*** Opening of Records for the task ***
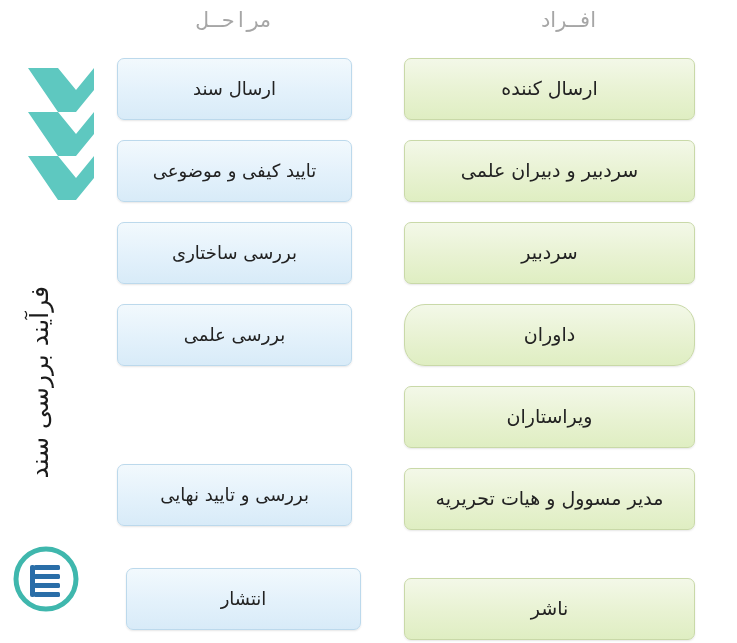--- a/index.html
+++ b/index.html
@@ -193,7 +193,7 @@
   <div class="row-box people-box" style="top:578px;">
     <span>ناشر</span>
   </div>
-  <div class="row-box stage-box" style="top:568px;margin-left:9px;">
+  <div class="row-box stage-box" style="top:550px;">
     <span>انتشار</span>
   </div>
*** Close of Records for the task ***
▶ **Task details**: In the records above, retype exactly the lines from the one with "<span>ناشر</span>" through the last one.

▶ **Exercise output**:
     <span>ناشر</span>
   </div>
-  <div class="row-box stage-box" style="top:568px;margin-left:9px;">
+  <div class="row-box stage-box" style="top:550px;">
     <span>انتشار</span>
   </div>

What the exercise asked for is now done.